Prior to or in November of 2005, defendants commenced an investigation of plaintiff which involved clandestine videosurveillance of plaintiff. Id. ¶¶ 43-44. The surveillance tapes obtained by defendant Delvalle show plaintiff going to and from the supermarket he owned, doing paperwork at the supermarket he owned, carrying groceries for personal use, and carrying an empty quarter-keg of beer. Id. ¶¶ 46-49. Plaintiff alleges that in the period during which he received worker's compensation benefits following his November 2005 injury, he did not perform any work the doctors retained by the Transit Authority found him unable to perform. Id. ¶ 51.

On April 30, 2007, defendant Delvalle, allegedly misinterpreting the content of the surveillance videos, provided sworn testimony against plaintiff in a criminal complaint filed against plaintiff in the King's County Criminal Court. Id. ¶ 55; Declaration of Gerard A. Lucciola dated November 26, 2008 ("Lucciola Decl."), Ex. 1 (copy of criminal complaint). In the complaint, defendant Delvalle stated that he was informed by two doctors who examined plaintiff in December and January of 2005 that plaintiff complained of back pain and numbness in his leg, which caused the doctors to restrict plaintiff from, among other things, lifting, pushing, or pulling heavy objects and operating a car. Lucciola Decl., Ex. 1, at 2-4. According to defendant Delvalle, during the doctors' examinations, plaintiff filled out and signed Daily Activities Questionnaires certifying that he was not working in any capacity for any employer, that he had difficulty standing for long periods of time, and that he was not performing any physical activities outside of his home. Id. Defendant Delvalle further stated that the surveillance tapes he obtained showed plaintiff, in December and January of 2005, driving to and from a supermarket of which plaintiff is the registered "President/Chief Executive Officer," carrying multiple boxes of groceries, entering private areas in the grocery store, handling plastic bags, and talking with workers inside the store, all without displaying any signs of physical discomfort. Id.

The April 30, 2007 criminal complaint charged plaintiff with, inter alia, grand larceny, insurance fraud, and falsification of business records. Am. Compl. ¶ 55; Lucciola Decl. Ex. 1 at 1. On May 4, 2007, on the basis of defendant Delvalle's testimony in the criminal complaint, plaintiff was arrested and transported to the 60th precinct of the New York City Police Department. Id. ¶ 56.
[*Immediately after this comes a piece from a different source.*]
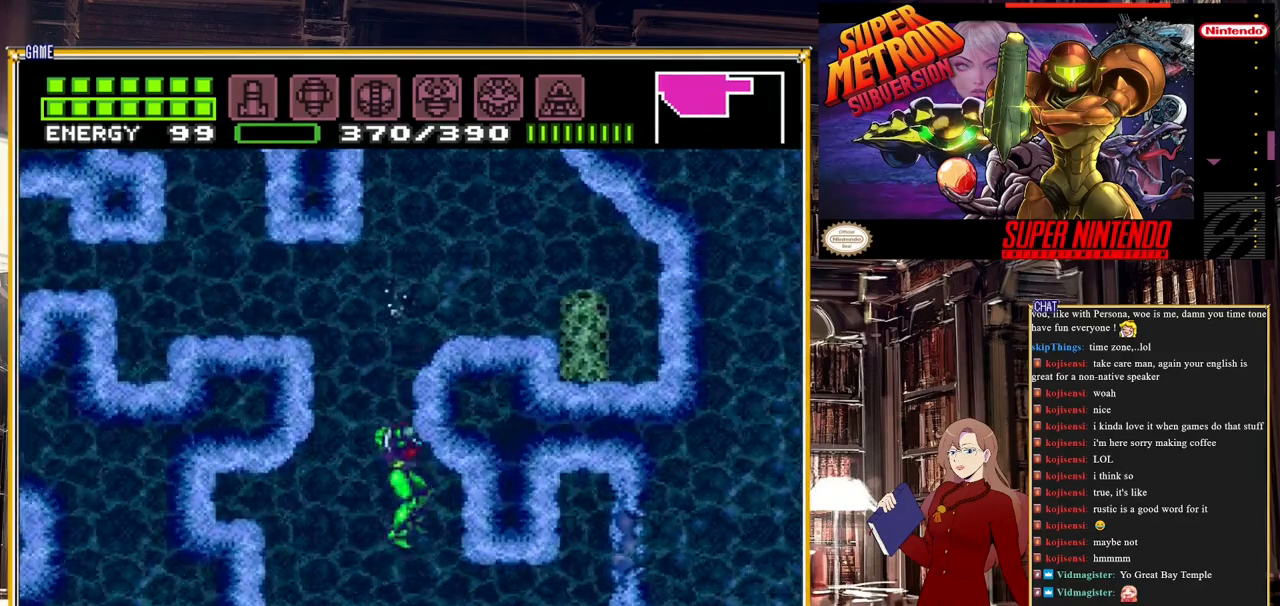
{"buttons": [], "events": [[150, "X", "down"], [217, "X", "up"], [283, "X", "down"], [333, "X", "up"], [417, "X", "down"], [483, "X", "up"]]}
Plaintiff alleges that on August 30, 2007, the criminal complaint against him was "dismissed on the record pursuant to New York Criminal Procedure Law 180.80." Am. Compl. ¶ 60. This provision, however, does not provide for the dismissal of criminal complaints. In any event, there is no dispute that on June 13, 2008, plaintiff was indicted for larceny, insurance fraud, and falsification of business records, and that those charges have not yet been resolved.

The present action was commenced on May 2, 2008, in New York Supreme Court, Kings County. See Declaration of Gena Usenheimer dated April 23, 2009 ("Usenheimer Decl."), Ex. 2 (copy of Complaint filed on May 2, 2008).

On June 13, 2008, plaintiff was indicted in the Supreme Court of the State of New York, County of Kings, on, inter alia, one count of larceny, three counts of insurance fraud, and three counts of falsifying business records. See Am. Compl. ¶ 67; Lucciola Decl. Ex. 2 (copy of indictment). Plaintiff has entered a plea of not guilty, and the criminal proceedings against plaintiff are pending. Am. Compl. ¶ 68.

On August 4, 2008, defendant Transit Authority removed the present action to this Court, and on September 8, 2008, moved, inter alia, to dismiss the original Complaint. I granted defendant Transit Authority's motion without prejudice on January 27, 2009, and plaintiff filed his Amended Complaint on February 26, 2009. Following my March 19, 2009 denial of plaintiff's motion for reconsideration of my January 27, 2009, order, defendants filed the present motion on April 23, 2009.

DISCUSSION

I. Standard for Motion to Dismiss

Defendants seek dismissal of plaintiff's claims for relief for failure to state a claim pursuant to Federal Rule of Civil Procedure 12(b)(6). In considering a motion pursuant to Rule 12(b)(6), a court should construe the complaint liberally, "accepting all factual allegations in the complaint as true, and drawing all reasonable inferences in the plaintiff's favor," Chambers v. Time Warner, Inc., 282 F.3d 147, 152 (2d Cir. 2002) (internal citations and quotations omitted), although "mere conclusions of law or unwarranted deductions" need not be accepted. First Nationwide Bank v. Helt Funding Corp., 27 F.3d 763, 771 (2d Cir. 1994). In a motion to dismiss, "[t]he issue is not whether a plaintiff will ultimately prevail but whether the claimant is entitled to offer evidence to support the claims." Villager Pond, Inc. v. Town of Darien, 56 F.3d 375, 378 (2d Cir. 1995). Dismissal is appropriate only when it "appears beyond a doubt that the plaintiff can prove no set of facts which would entitle him or her to relief." Sweet v. Sheahan, 235 F.3d 80, 83 (2d Cir. 2000). This rule "is to be applied with particular strictness when the plaintiff complains of a civil rights violation." Branum v. Clark, 927 F.2d 698, 705 (2d Cir. 1991).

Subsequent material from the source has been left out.